When last we heard, the Pembina Institute and the Royal Bank were reporting that most suburbanites — 70 per cent — had moved to the hinterland because it was the only place they could afford.
“Households are being driven to car-dependent locations,” they said, “mostly because of price rather than neighbourhood preference.”
Even more interesting, we were told, “80% of GTA residents would give up a large house and yard to live in a ‘location-efficient’ neighbourhood that is transit-friendly, walkable and offers shorter commute times.”
That report, released in 2012, has now been followed by a second that looks at why GTA housing prices are so high. The first myth it dispels is one promulgated by the development industry, namely that land is in short supply. Connected to that is the secondary belief that the cause of the land shortage is the provincial Greenbelt and Places to Grow legislation.
“Our study shows there’s plenty of land left,” says Pembina’s Cherise Burda. “In fact, there’s enough land left in settlement areas to accommodate growth and employment well beyond 2031.”
But as Burda also notes, “It’s not the land developers want, but there’s land.”
That’s an important distinction; the development industry has grown enormously rich on sprawl and above all wants to keep doing exactly that. That’s why it so desperately opposes change. Sadly for the industry, however, the province and even some municipalities are demanding an end to sprawl. They want growth to be more economically and environmentally sustainable.
That means developers can’t continue throwing up subdivisions, as they have done for decades, with their brains on hold. Quite simply, the effects have been ruinous and are only getting worse.
As for the legislation that developers love to hate: “There is no evidence,” Pembina says, “that provincial land use policies, including the Greenbelt Plan and the Growth Plan for the Greater Golden Horseshoe, restrict housing development and contribute to rising home prices. There was no price spike when the legislation was passed. The main reason is federal changes to mortgage rules and low interest rates.”
Indeed, the greenbelt should be expanded and provincial smart-growth requirements enforced. According to a study released last month by the Neptis Foundation, “most municipalities and the province itself are treating the “minimum” targets as maximum requirements. Many municipalities have set targets below the stated “minimum.”
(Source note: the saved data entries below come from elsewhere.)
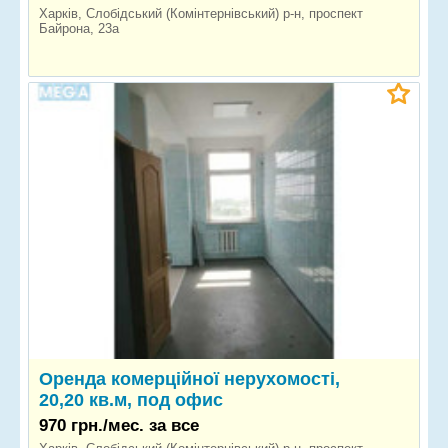
Харків, Слобідський (Комінтернівський) р-н, проспект
Байрона, 23а
Оренда комерційної нерухомості,
20,20 кв.м, под офис
970 грн./мес. за все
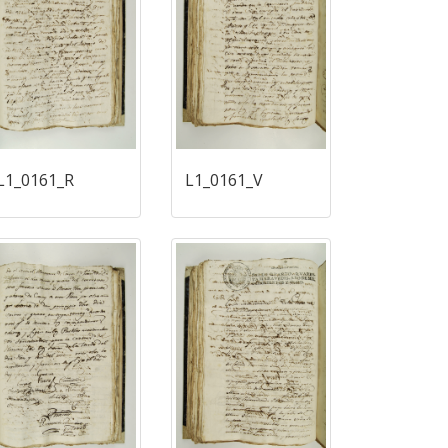
L1_0161_R
L1_0161_V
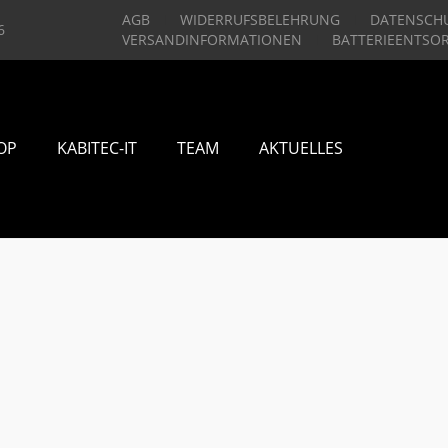
AGB
WIDERRUFSBELEHRUNG
DATENSCH
6
VERSANDINFORMATIONEN
BATTERIEENTSO
OP
KABITEC-IT
TEAM
AKTUELLES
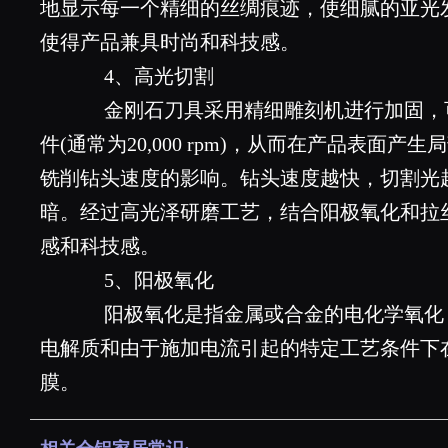
地显示每一个精细的丝绸痕迹，使细腻的亚光
使得产品兼具时尚和科技感。
4、高光切割
金刚石刀具采用精细雕刻机进行加固，
件(通常为20,000 rpm)，从而在产品表面
铣削钻头速度的影响。钻头速度越快，切割光
暗。经过高光泽研磨工艺，结合阳极氧化和拉
感和科技感。
5、阳极氧化
阳极氧化是指金属或合金的电化学氧化
电解质和由于施加电流引起的特定工艺条件下在
膜。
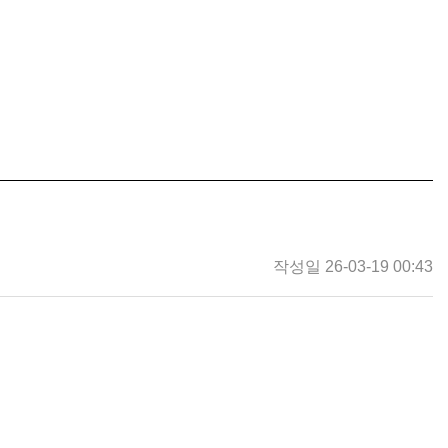
작성일 26-03-19 00:43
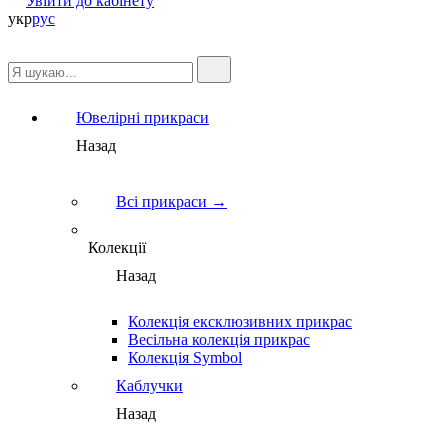
Увійти до кабінету
укр
рус
Ювелірні прикраси
Назад
Всі прикраси →
Колекції
Назад
Колекція ексклюзивних прикрас
Весільна колекція прикрас
Колекція Symbol
Каблучки
Назад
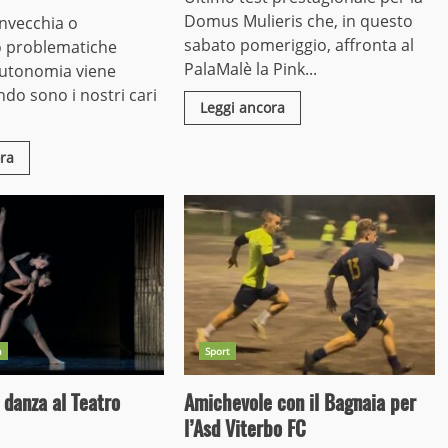
Domus Mulieris che, in questo
nvecchia o
sabato pomeriggio, affronta al
 problematiche
PalaMalè la Pink...
autonomia viene
o sono i nostri cari
Leggi ancora
ra
a
Sport
 danza al Teatro
Amichevole con il Bagnaia per
l’Asd Viterbo FC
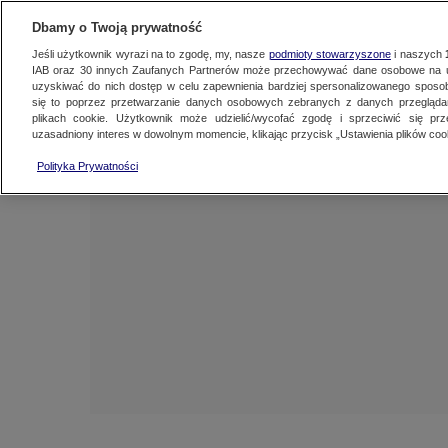
NAJNOWSZE
FAKTY
TVN24 GO
Dbamy o Twoją prywatność
Jeśli użytkownik wyrazi na to zgodę, my, nasze
podmioty stowarzyszone
i naszych
IAB oraz
30
innych Zaufanych Partnerów może przechowywać dane osobowe na ur
uzyskiwać do nich dostęp w celu zapewnienia bardziej spersonalizowanego sposo
się to poprzez przetwarzanie danych osobowych zebranych z danych przegląd
plikach cookie. Użytkownik może udzielić/wycofać zgodę i sprzeciwić się pr
uzasadniony interes w dowolnym momencie, klikając przycisk „Ustawienia plików cook
Polityka Prywatności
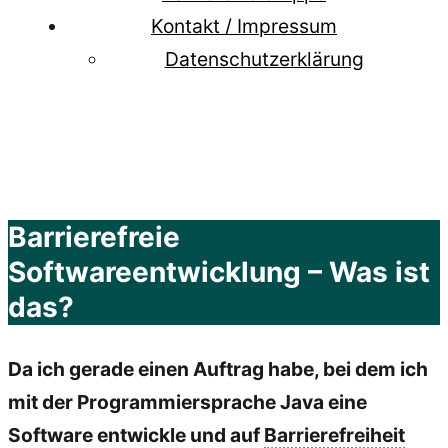
Kontakt / Impressum
Datenschutzerklärung
Barrierefreie
Softwareentwicklung – Was ist
das?
Da ich gerade einen Auftrag habe, bei dem ich
mit der Programmiersprache Java eine
Software entwickle und auf
Barrierefreiheit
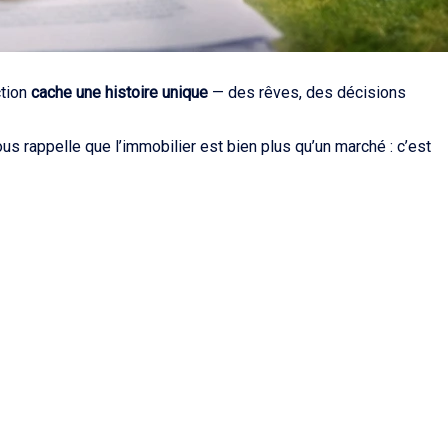
ction
cache une histoire unique
— des rêves, des décisions
us rappelle que l’immobilier est bien plus qu’un marché : c’est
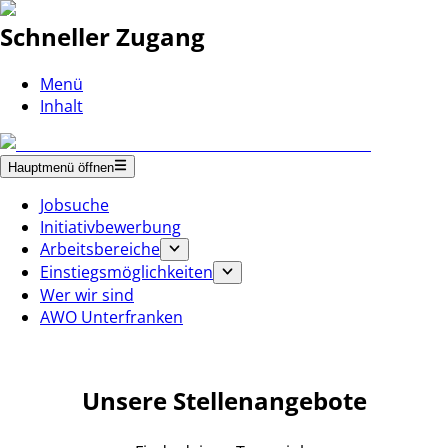
Schneller Zugang
Menü
Inhalt
Hauptmenü öffnen
Jobsuche
Initiativbewerbung
Arbeitsbereiche
Einstiegsmöglichkeiten
Wer wir sind
AWO Unterfranken
Unsere Stellenangebote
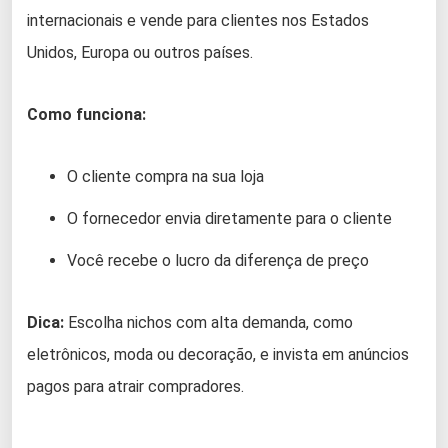
internacionais e vende para clientes nos Estados
Unidos, Europa ou outros países.
Como funciona:
O cliente compra na sua loja
O fornecedor envia diretamente para o cliente
Você recebe o lucro da diferença de preço
Dica:
Escolha nichos com alta demanda, como
eletrônicos, moda ou decoração, e invista em anúncios
pagos para atrair compradores.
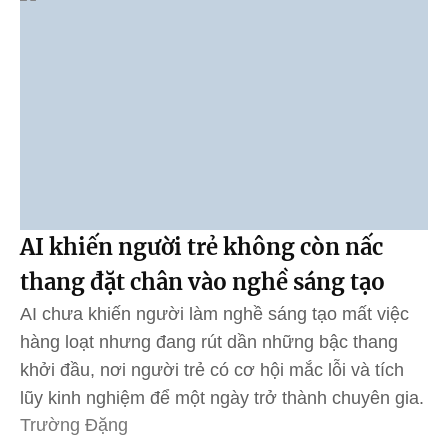
AI khiến người trẻ không còn nấc
thang đặt chân vào nghề sáng tạo
AI chưa khiến người làm nghề sáng tạo mất việc
hàng loạt nhưng đang rút dần những bậc thang
khởi đầu, nơi người trẻ có cơ hội mắc lỗi và tích
lũy kinh nghiệm để một ngày trở thành chuyên gia.
Trường Đặng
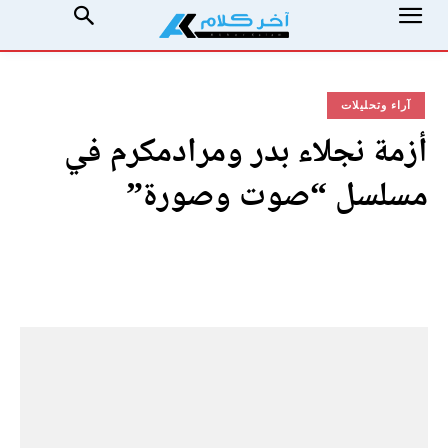
آراء وتحليلات
أزمة نجلاء بدر ومرادمكرم في
مسلسل “صوت وصورة”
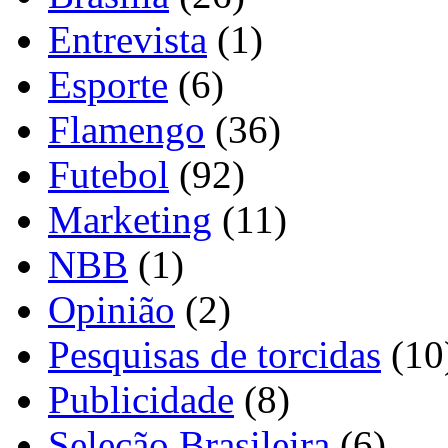
Entrevista
(1)
Esporte
(6)
Flamengo
(36)
Futebol
(92)
Marketing
(11)
NBB
(1)
Opinião
(2)
Pesquisas de torcidas
(10
Publicidade
(8)
Seleção Brasileira
(6)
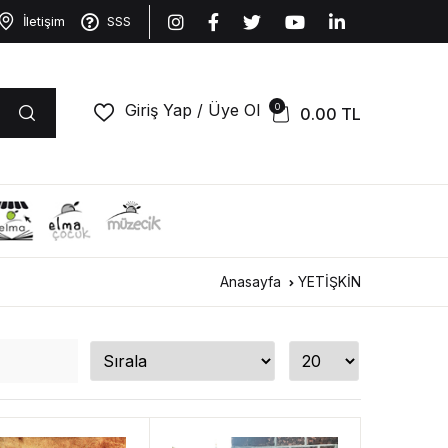
İletişim
SSS
Giriş Yap / Üye Ol
0
0.00
TL
Anasayfa
YETİŞKİN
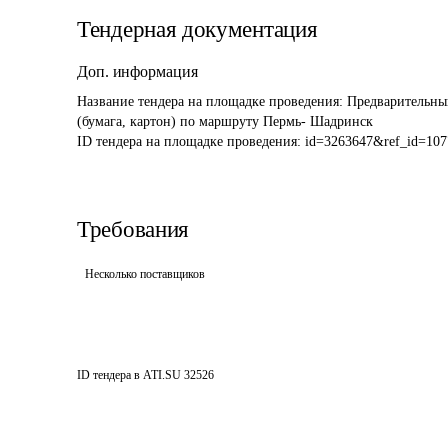
Тендерная документация
Доп. информация
Название тендера на площадке проведения: 
Предварительны
(бумага, картон) по маршруту Пермь- Шадринск
ID тендера на площадке проведения: 
id=3263647&ref_id=107
Требования
Несколько поставщиков
ID тендера в ATI.SU
32526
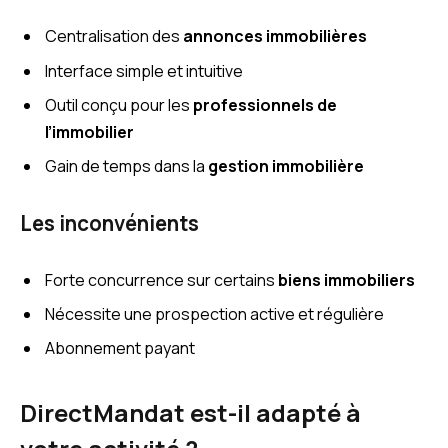
Centralisation des
annonces immobilières
Interface simple et intuitive
Outil conçu pour les
professionnels de
l’immobilier
Gain de temps dans la
gestion immobilière
Les inconvénients
Forte concurrence sur certains
biens immobiliers
Nécessite une prospection active et régulière
Abonnement payant
DirectMandat est-il adapté à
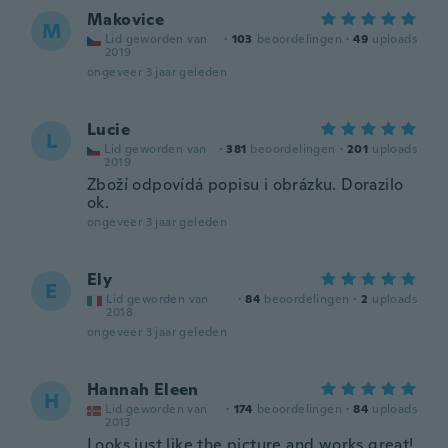
Makovice
M
Lid geworden van
·
103
beoordelingen
·
49
uploads
2019
ongeveer 3 jaar geleden
Lucie
L
Lid geworden van
·
381
beoordelingen
·
201
uploads
2019
Zboží odpovídá popisu i obrázku. Dorazilo
ok.
ongeveer 3 jaar geleden
Ely
E
Lid geworden van
·
84
beoordelingen
·
2
uploads
2018
ongeveer 3 jaar geleden
Hannah Eleen
H
Lid geworden van
·
174
beoordelingen
·
84
uploads
2013
Looks just like the picture and works great!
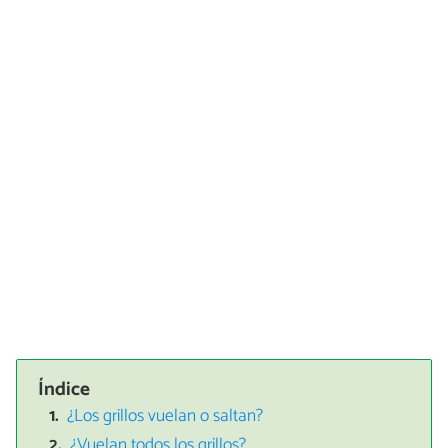
Índice
¿Los grillos vuelan o saltan?
¿Vuelan todos los grillos?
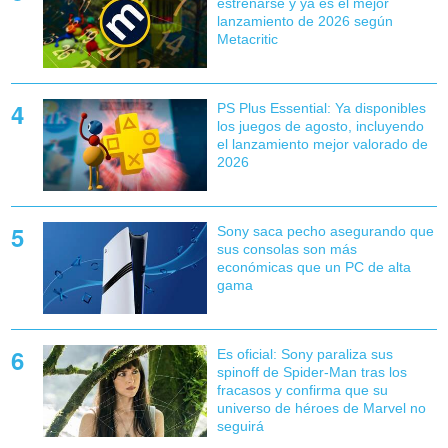
estrenarse y ya es el mejor
lanzamiento de 2026 según
Metacritic
PS Plus Essential: Ya disponibles
los juegos de agosto, incluyendo
el lanzamiento mejor valorado de
2026
Sony saca pecho asegurando que
sus consolas son más
económicas que un PC de alta
gama
Es oficial: Sony paraliza sus
spinoff de Spider-Man tras los
fracasos y confirma que su
universo de héroes de Marvel no
seguirá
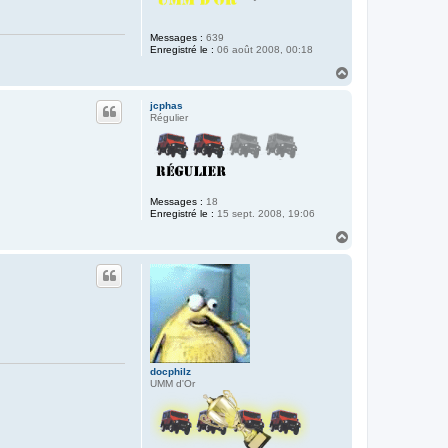
Messages :
639
Enregistré le :
06 août 2008, 00:18
H
a
u
jcphas
t
Régulier
Messages :
18
Enregistré le :
15 sept. 2008, 19:06
H
a
u
t
docphilz
UMM d'Or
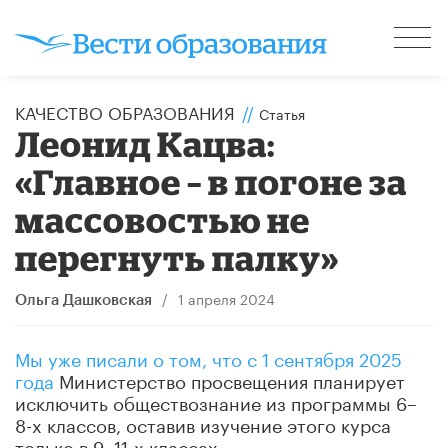
КАЧЕСТВО ОБРАЗОВАНИЯ
//
Статья
Леонид Кацва:
«Главное – в погоне за
массовостью не
перегнуть палку»
/
1 апреля 2024
Ольга Дашковская
Мы уже писали о том, что с 1 сентября 2025
года
Министерство просвещения планирует
исключить обществознание из программы 6–
8-х классов, оставив изучение этого курса
только в 9–11-х классах.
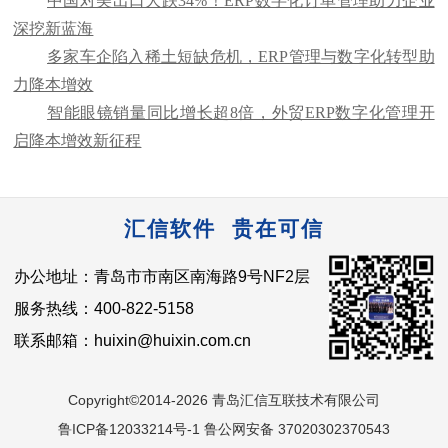
中国对美出口大跌34%！ERP数字化订单管理助力企业
深挖新蓝海
多家车企陷入稀土短缺危机，ERP管理与数字化转型助
力降本增效
智能眼镜销量同比增长超8倍，外贸ERP数字化管理开
启降本增效新征程
汇信软件 贵在可信
办公地址：青岛市市南区南海路9号NF2层
服务热线：400-822-5158
联系邮箱：huixin@huixin.com.cn
Copyright©2014-2026 青岛汇信互联技术有限公司
鲁ICP备12033214号-1 鲁公网安备 37020302370543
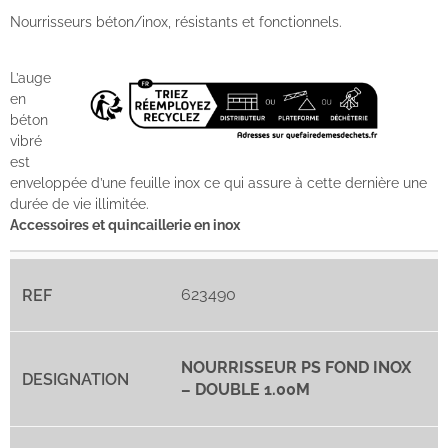
Nourrisseurs béton/inox, résistants et fonctionnels.
L’auge
en
béton
vibré
est
enveloppée d’une feuille inox ce qui assure à cette dernière une
durée de vie illimitée.
Accessoires et quincaillerie en inox
623490
NOURRISSEUR PS FOND INOX
– DOUBLE 1.00M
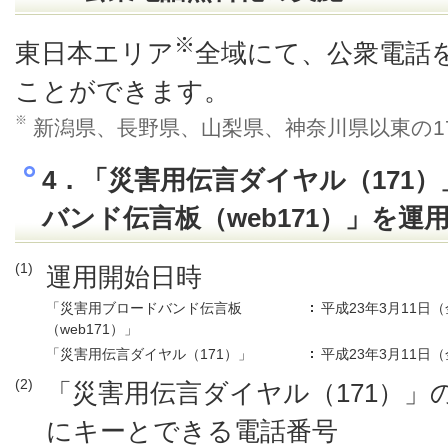
※
東日本エリア
全域にて、公衆電話
ことができます。
※
新潟県、長野県、山梨県、神奈川県以東の1
4．「災害用伝言ダイヤル（171
バンド伝言板（web171）」を運
(1)
運用開始日時
「災害用ブロードバンド伝言板
平成23年3月11日（
（web171）」
「災害用伝言ダイヤル（171）」
平成23年3月11日（
(2)
「災害用伝言ダイヤル（171）」
にキーとできる電話番号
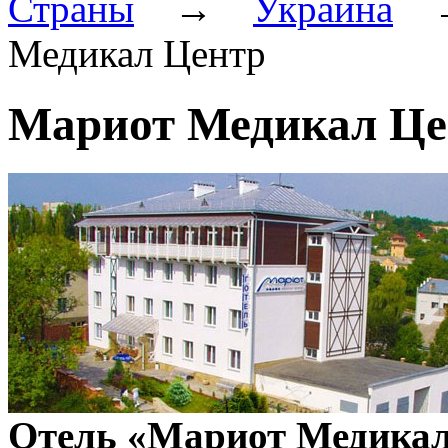
Страны
→
Украина
Медикал Центр
Мариот Медикал Це
Отель «Мариот Медикал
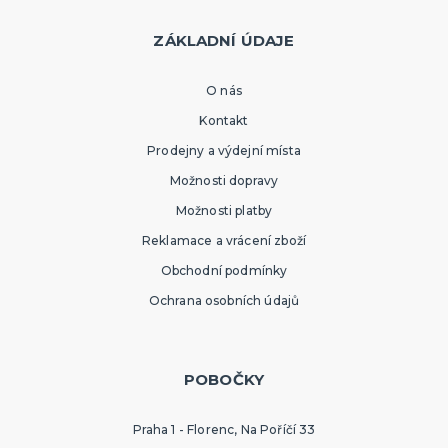
ZÁKLADNÍ ÚDAJE
O nás
Kontakt
Prodejny a výdejní místa
Možnosti dopravy
Možnosti platby
Reklamace a vrácení zboží
Obchodní podmínky
Ochrana osobních údajů
POBOČKY
Praha 1 - Florenc, Na Poříčí 33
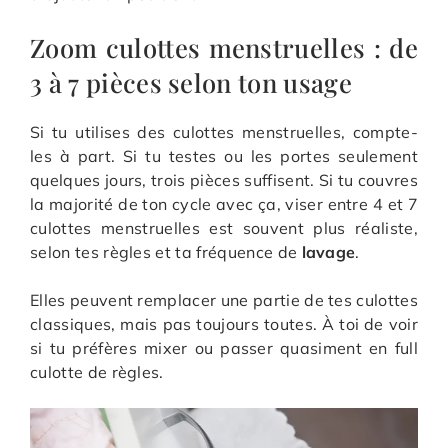
Zoom culottes menstruelles : de
3 à 7 pièces selon ton usage
Si tu utilises des culottes menstruelles, compte-
les à part. Si tu testes ou les portes seulement
quelques jours, trois pièces suffisent. Si tu couvres
la majorité de ton cycle avec ça, viser entre 4 et 7
culottes menstruelles est souvent plus réaliste,
selon tes règles et ta fréquence de
lavage
.
Elles peuvent remplacer une partie de tes culottes
classiques, mais pas toujours toutes. À toi de voir
si tu préfères mixer ou passer quasiment en full
culotte de règles.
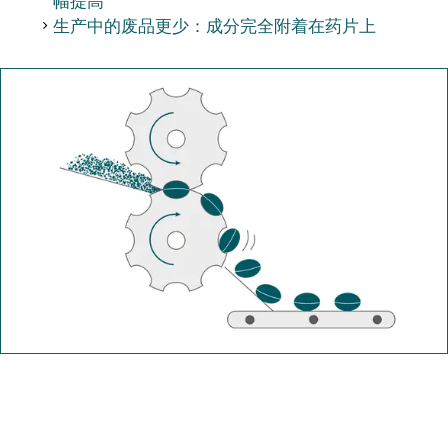
生产中的废品更少：成分完全附着在药片上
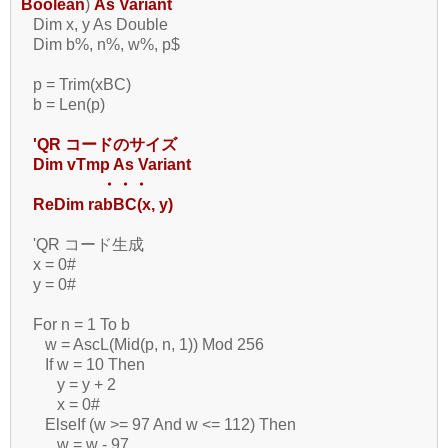
Boolean
)
As Variant
Dim x, y As Double
Dim b%, n%, w%, p$
p = Trim(xBC)
b = Len(p)
'QR コードのサイズ
Dim vTmp As Variant
・・・
ReDim rabBC(x, y)
'QR コード生成
x = 0#
y = 0#
For n = 1 To b
w = AscL(Mid(p, n, 1)) Mod 256
If w = 10 Then
y = y + 2
x = 0#
ElseIf (w >= 97 And w <= 112) Then
w = w - 97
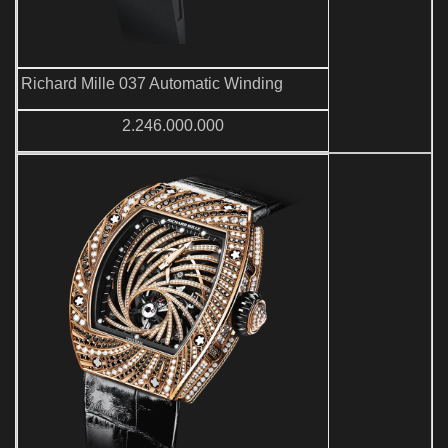
Richard Mille 037 Automatic Winding
2.246.000.000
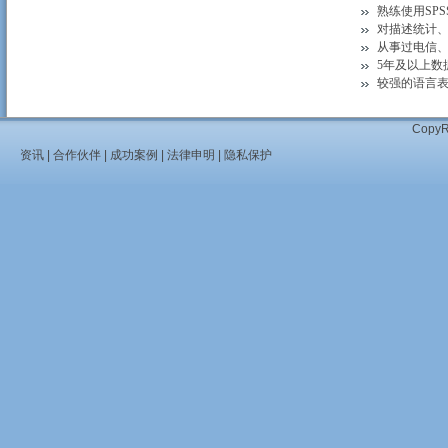
熟练使用SPSS
对描述统计
从事过电信
5年及以上数
较强的语言
Cop
资讯
|
合作伙伴
|
成功案例
|
法律申明
|
隐私保护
Given how low those targets were in the first place — 40 per cent intensification and 50 people and jobs per hectare on greenfield development — failure to comply is indefensible.
And as yet another recent report, from the University of Ottawa, pointed out, for suburban homeowners with two or more cars there are no savings to be had.
It’s only a matter of time before municipalities dependent upon development fees generated by sprawl hit the fiscal wall. That’s why Brampton now faces a 6.5-per-cent property tax increase.
“We need to create the conditions for the sort of development people really want,” says Burda. “You don’t need towers to create density. Density isn’t just about building highrise dorms for people in their 20s. We need midrise on the avenues,” — Toronto’s main streets — “and elsewhere. Governments need to change the rules to encourage midrise. We have lots of space in downtowns. But we still think we can run the fourth-largest city in North America on low-density housing and cars.”
As the Pembina/RBC report notes, “More location-efficient living would contribute positively to the environment and the economy.”
Sounds obvious, but it’s a lesson we still haven’t learned. “Until we do,” Burda says, “we’ll remain stuck in traffic.”